[Text data extracted from the pages]
=== Begin Enclosure ===

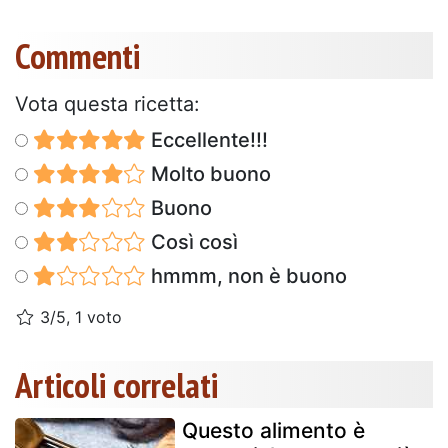
Commenti
Vota questa ricetta:
Eccellente!!!
Molto buono
Buono
Così così
hmmm, non è buono
3/5, 1 voto
Articoli correlati
Questo alimento è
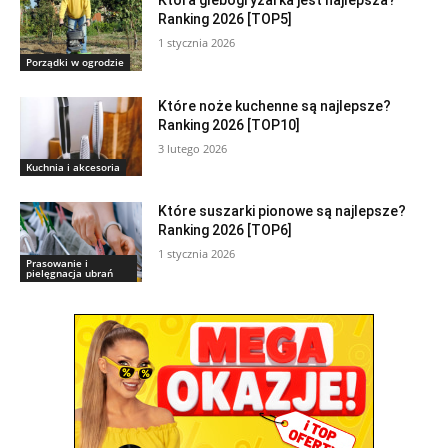
Która glebogryzarka jest najlepsza?
Ranking 2026 [TOP5]
1 stycznia 2026
Porządki w ogrodzie
Które noże kuchenne są najlepsze?
Ranking 2026 [TOP10]
3 lutego 2026
Kuchnia i akcesoria
Które suszarki pionowe są najlepsze?
Ranking 2026 [TOP6]
1 stycznia 2026
Prasowanie i
pielęgnacja ubrań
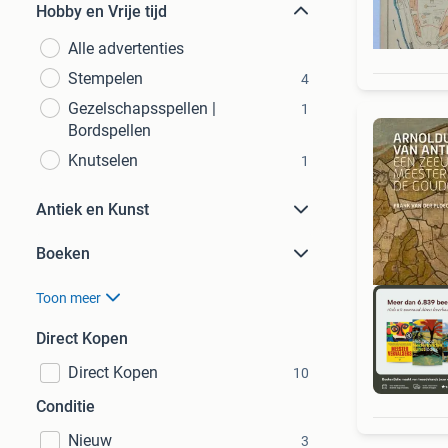
Hobby en Vrije tijd
Alle advertenties
Stempelen
4
Gezelschapsspellen |
1
Bordspellen
Knutselen
1
Antiek en Kunst
Boeken
Toon meer
Direct Kopen
Direct Kopen
10
S
Conditie
Nieuw
3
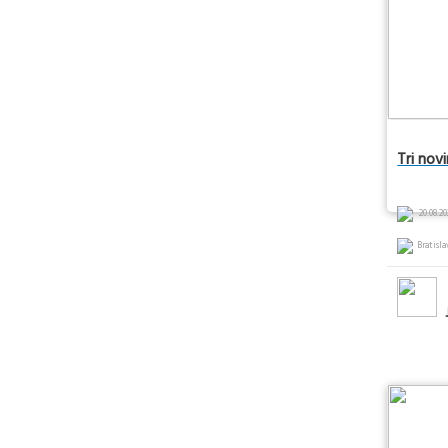
Tri nov
20.08.20
Bratisla
J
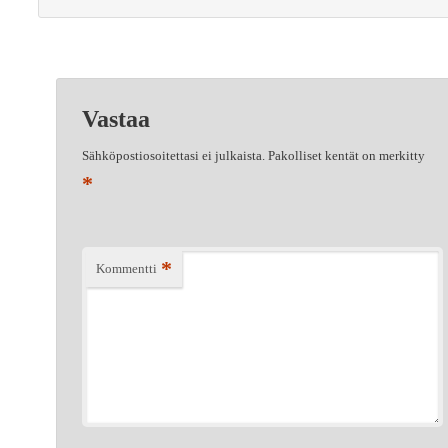
Vastaa
Sähköpostiosoitettasi ei julkaista.
Pakolliset kentät on merkitty
*
*
Kommentti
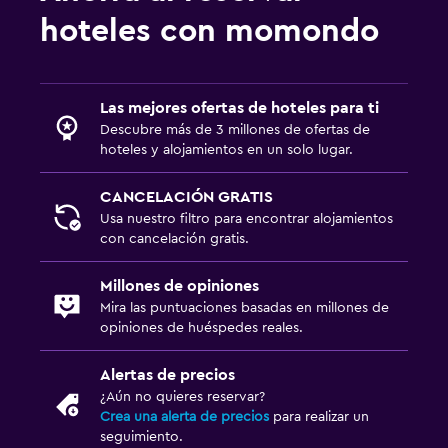
hoteles con momondo
Las mejores ofertas de hoteles para ti
Descubre más de 3 millones de ofertas de
hoteles y alojamientos en un solo lugar.
CANCELACIÓN GRATIS
Usa nuestro filtro para encontrar alojamientos
con cancelación gratis.
Millones de opiniones
Mira las puntuaciones basadas en millones de
opiniones de huéspedes reales.
Alertas de precios
¿Aún no quieres reservar?
Crea una alerta de precios
para realizar un
seguimiento.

=== End Enclosure ===

* **WRITTEN TASK**
Can you arrange the part of the records that opens with their first line and closes with the line containing "pielęgnacja ubrań", both included, as a Markdown table with the columns No. and Text, numbering each row and leaving out blank lines and pictures?

* **RESPONSE AREA**
| No. | Text |
|---|---|
| 1 | Commenti |
| 2 | Vota questa ricetta: |
| 3 | Eccellente!!! |
| 4 | Molto buono |
| 5 | Buono |
| 6 | Così così |
| 7 | hmmm, non è buono |
| 8 | 3/5, 1 voto |
| 9 | Articoli correlati |
| 10 | Questo alimento è |
| 11 | Która glebogryzarka jest najlepsza? |
| 12 | Ranking 2026 [TOP5] |
| 13 | 1 stycznia 2026 |
| 14 | Porządki w ogrodzie |
| 15 | Które noże kuchenne są najlepsze? |
| 16 | Ranking 2026 [TOP10] |
| 17 | 3 lutego 2026 |
| 18 | Kuchnia i akcesoria |
| 19 | Które suszarki pionowe są najlepsze? |
| 20 | Ranking 2026 [TOP6] |
| 21 | 1 stycznia 2026 |
| 22 | Prasowanie i |
| 23 | pielęgnacja ubrań |